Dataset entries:
>>>>>

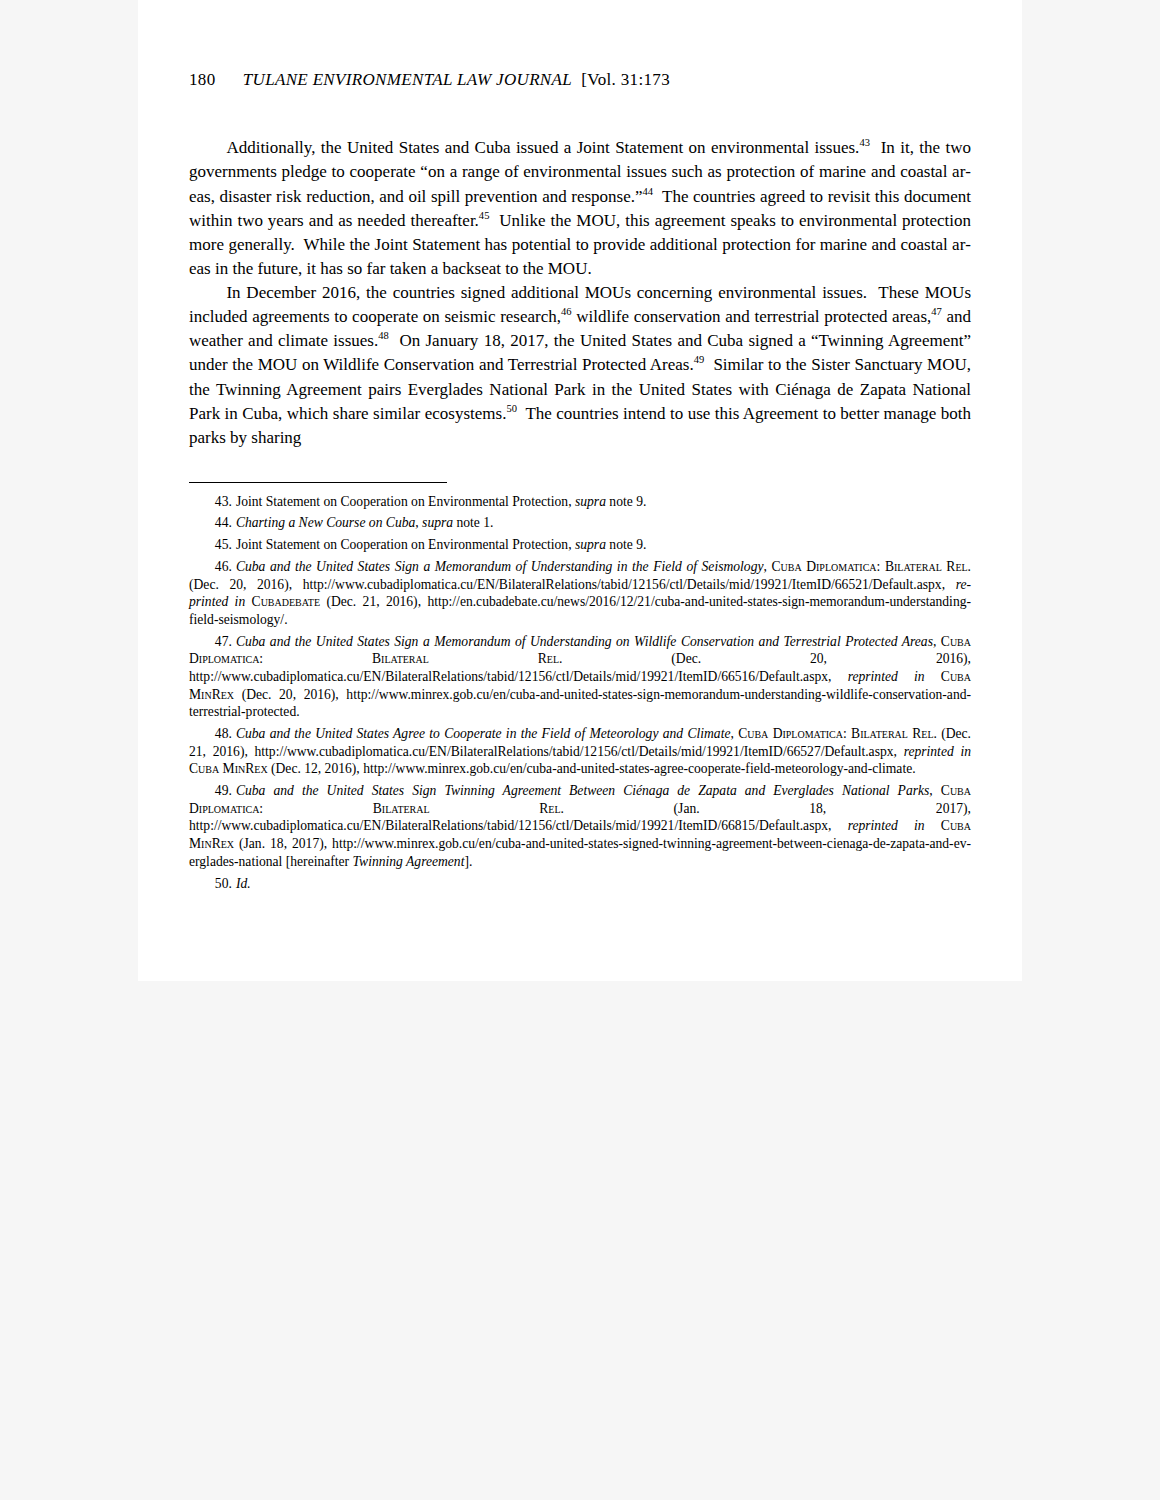180 TULANE ENVIRONMENTAL LAW JOURNAL [Vol. 31:173
Additionally, the United States and Cuba issued a Joint Statement on environmental issues.43 In it, the two governments pledge to cooperate “on a range of environmental issues such as protection of marine and coastal areas, disaster risk reduction, and oil spill prevention and response.”44 The countries agreed to revisit this document within two years and as needed thereafter.45 Unlike the MOU, this agreement speaks to environmental protection more generally. While the Joint Statement has potential to provide additional protection for marine and coastal areas in the future, it has so far taken a backseat to the MOU.
In December 2016, the countries signed additional MOUs concerning environmental issues. These MOUs included agreements to cooperate on seismic research,46 wildlife conservation and terrestrial protected areas,47 and weather and climate issues.48 On January 18, 2017, the United States and Cuba signed a “Twinning Agreement” under the MOU on Wildlife Conservation and Terrestrial Protected Areas.49 Similar to the Sister Sanctuary MOU, the Twinning Agreement pairs Everglades National Park in the United States with Ciénaga de Zapata National Park in Cuba, which share similar ecosystems.50 The countries intend to use this Agreement to better manage both parks by sharing
43. Joint Statement on Cooperation on Environmental Protection, supra note 9.
44. Charting a New Course on Cuba, supra note 1.
45. Joint Statement on Cooperation on Environmental Protection, supra note 9.
46. Cuba and the United States Sign a Memorandum of Understanding in the Field of Seismology, Cuba Diplomatica: Bilateral Rel. (Dec. 20, 2016), http://www.cubadiplomatica.cu/EN/BilateralRelations/tabid/12156/ctl/Details/mid/19921/ItemID/66521/Default.aspx, reprinted in Cubadebate (Dec. 21, 2016), http://en.cubadebate.cu/news/2016/12/21/cuba-and-united-states-sign-memorandum-understanding-field-seismology/.
47. Cuba and the United States Sign a Memorandum of Understanding on Wildlife Conservation and Terrestrial Protected Areas, Cuba Diplomatica: Bilateral Rel. (Dec. 20, 2016), http://www.cubadiplomatica.cu/EN/BilateralRelations/tabid/12156/ctl/Details/mid/19921/ItemID/66516/Default.aspx, reprinted in Cuba MinRex (Dec. 20, 2016), http://www.minrex.gob.cu/en/cuba-and-united-states-sign-memorandum-understanding-wildlife-conservation-and-terrestrial-protected.
48. Cuba and the United States Agree to Cooperate in the Field of Meteorology and Climate, Cuba Diplomatica: Bilateral Rel. (Dec. 21, 2016), http://www.cubadiplomatica.cu/EN/BilateralRelations/tabid/12156/ctl/Details/mid/19921/ItemID/66527/Default.aspx, reprinted in Cuba MinRex (Dec. 12, 2016), http://www.minrex.gob.cu/en/cuba-and-united-states-agree-cooperate-field-meteorology-and-climate.
49. Cuba and the United States Sign Twinning Agreement Between Ciénaga de Zapata and Everglades National Parks, Cuba Diplomatica: Bilateral Rel. (Jan. 18, 2017), http://www.cubadiplomatica.cu/EN/BilateralRelations/tabid/12156/ctl/Details/mid/19921/ItemID/66815/Default.aspx, reprinted in Cuba MinRex (Jan. 18, 2017), http://www.minrex.gob.cu/en/cuba-and-united-states-signed-twinning-agreement-between-cienaga-de-zapata-and-everglades-national [hereinafter Twinning Agreement].
50. Id.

<<<<<

**Task objective**
Where does the string "memorandum" appear in the records? Copy every line that holds it.

**Finished exercise**
46. Cuba and the United States Sign a Memorandum of Understanding in the Field of Seismology, Cuba Diplomatica: Bilateral Rel. (Dec. 20, 2016), http://www.cubadiplomatica.cu/EN/BilateralRelations/tabid/12156/ctl/Details/mid/19921/ItemID/66521/Default.aspx, reprinted in Cubadebate (Dec. 21, 2016), http://en.cubadebate.cu/news/2016/12/21/cuba-and-united-states-sign-memorandum-understanding-field-seismology/.
47. Cuba and the United States Sign a Memorandum of Understanding on Wildlife Conservation and Terrestrial Protected Areas, Cuba Diplomatica: Bilateral Rel. (Dec. 20, 2016), http://www.cubadiplomatica.cu/EN/BilateralRelations/tabid/12156/ctl/Details/mid/19921/ItemID/66516/Default.aspx, reprinted in Cuba MinRex (Dec. 20, 2016), http://www.minrex.gob.cu/en/cuba-and-united-states-sign-memorandum-understanding-wildlife-conservation-and-terrestrial-protected.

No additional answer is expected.